Jeff Miller on 13 Sep 2021
I don't know if it can be done in the context of your simulation, but sometimes it is helpful to pick the "random" variables systematically rather than randomly. For example, instead of a Monte Carlo sampling 100 uniform 0-1 random numbers, deterministically use the 100 values 0.005:0.001:0.995 that provide a good and fixed representation of that distribution every time the objective function is evaluated.

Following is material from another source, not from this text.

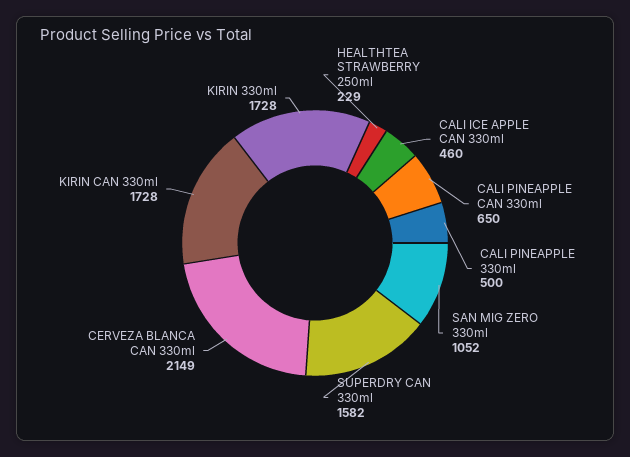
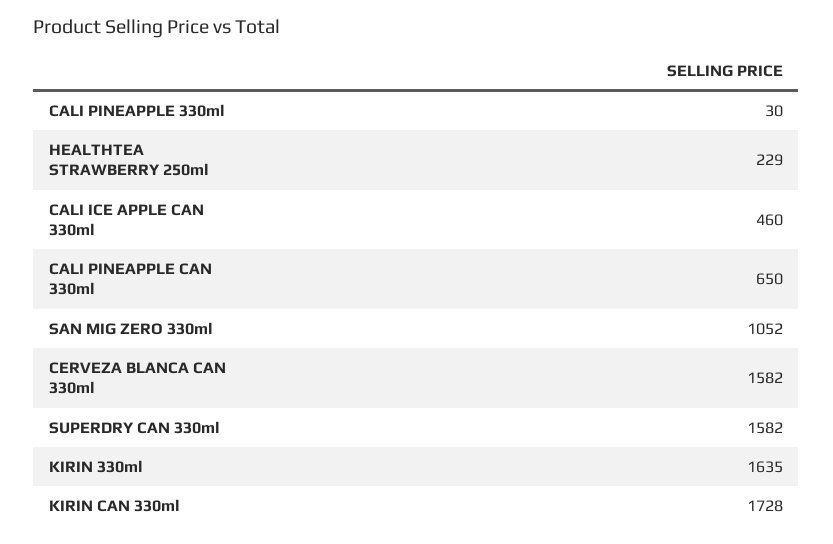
CALI PINEAPPLE 330ml: 500 -> 30
CERVEZA BLANCA CAN 330ml: 2149 -> 1582
KIRIN 330ml: 1728 -> 1635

John D'Errico on 13 Sep 2021
Edited: John D'Errico on 13 Sep 2021
Is your objective function a differentiable result of the parameters? If not, then fsolve cannot solve the problem. Fsol ve requires a differentiable (SMOOTH) function. It PRESUMES that if you evaluate the function twice at the same poiint, then you would get the same answer. Since that must fail for your problem, then you cannot use fsolve.
If you must optimize this objective, you might consider approximating your objective with a polynomial of sorts. As long as it is a good approximation. Then optimize the function you have approximated.